*** Block opens ***

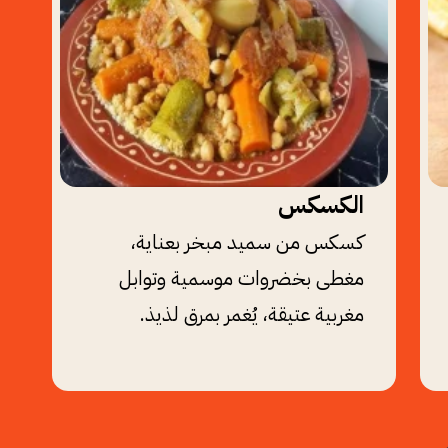
الكسكس
كسكس من سميد مبخر بعناية،
مغطى بخضروات موسمية وتوابل
مغربية عتيقة، يُغمر بمرق لذيذ.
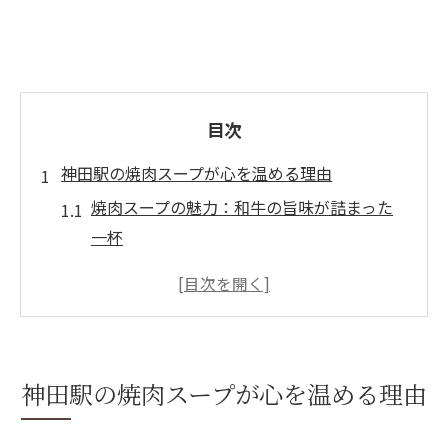
目次
神田駅の焼肉スープが心を温める理由
焼肉スープの魅力：和牛の旨味が詰まった
一杯
スープに隠された和牛の秘密
心を和らげる焼肉スープの香り
特製スープの調理法：旨味を引き出す技術
神田駅で癒しを求める人々の選択
神田駅の焼肉スープが心を温める理由
焼肉スープの栄養価と健康効果
焼肉スープの楽しみ方:神田駅での特別な体験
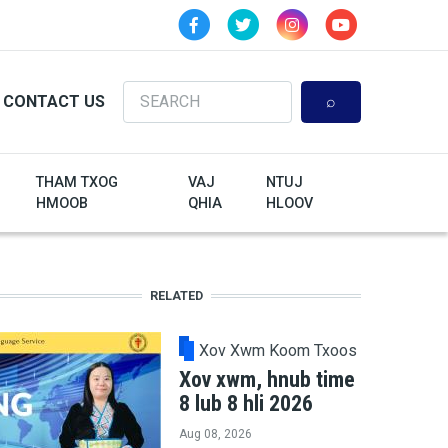
Search
CONTACT US
THAM TXOG
VAJ
NTUJ
HMOOB
QHIA
HLOOV
RELATED
Xov Xwm Koom Txoos
Xov xwm, hnub time
8 lub 8 hli 2026
Aug 08, 2026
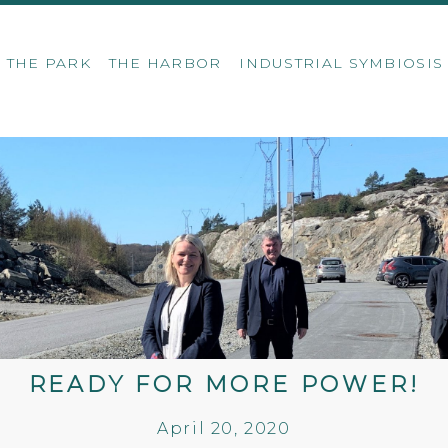
THE PARK
THE HARBOR
INDUSTRIAL SYMBIOSI
READY FOR MORE POWER!
April 20, 2020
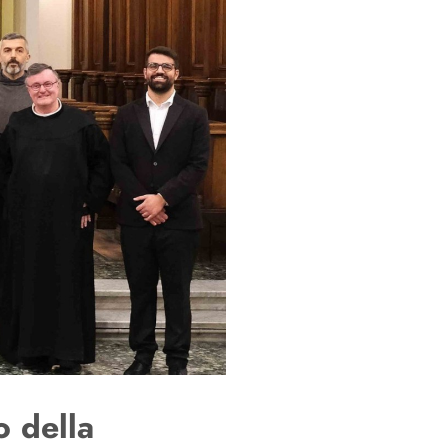
o della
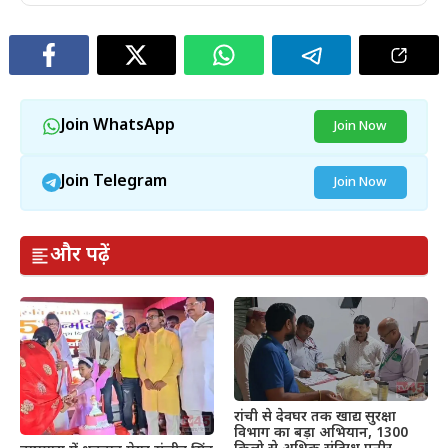
Join WhatsApp
Join Now
Join Telegram
Join Now
और पढ़ें
रांची से देवघर तक खाद्य सुरक्षा
विभाग का बड़ा अभियान, 1300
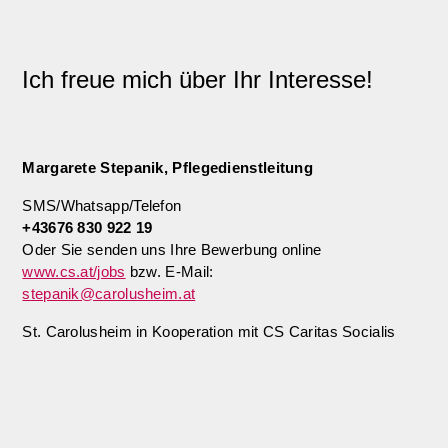
Ich freue mich über Ihr Interesse!
Margarete Stepanik, Pflegedienstleitung
SMS/Whatsapp/Telefon
+43676 830 922 19
Oder Sie senden uns Ihre Bewerbung online
www.cs.at/jobs
bzw. E-Mail:
stepanik@carolusheim.at
St. Carolusheim in Kooperation mit CS Caritas Socialis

*** Block closes ***

Can you copy every line above word for word, leaving the pictures out?

الكسكس
كسكس من سميد مبخر بعناية،
مغطى بخضروات موسمية وتوابل
مغربية عتيقة، يُغمر بمرق لذيذ.
目次
神田駅の焼肉スープが心を温める理由
焼肉スープの魅力：和牛の旨味が詰まった
一杯
スープに隠された和牛の秘密
心を和らげる焼肉スープの香り
特製スープの調理法：旨味を引き出す技術
神田駅で癒しを求める人々の選択
神田駅の焼肉スープが心を温める理由
焼肉スープの栄養価と健康効果
焼肉スープの楽しみ方:神田駅での特別な体験
Search
CONTACT US
THAM TXOG
VAJ
NTUJ
HMOOB
QHIA
HLOOV
RELATED
Xov Xwm Koom Txoos
Xov xwm, hnub time
8 lub 8 hli 2026
Aug 08, 2026
THE PARK
THE HARBOR
INDUSTRIAL SYMBIOSI
READY FOR MORE POWER!
April 20, 2020
o della
Join WhatsApp
Join Now
Join Telegram
Join Now
और पढ़ें
रांची से देवघर तक खाद्य सुरक्षा
विभाग का बड़ा अभियान, 1300
Ich freue mich über Ihr Interesse!
Margarete Stepanik, Pflegedienstleitung
SMS/Whatsapp/Telefon
+43676 830 922 19
Oder Sie senden uns Ihre Bewerbung online
www.cs.at/jobs
bzw. E-Mail:
stepanik@carolusheim.at
St. Carolusheim in Kooperation mit CS Caritas Socialis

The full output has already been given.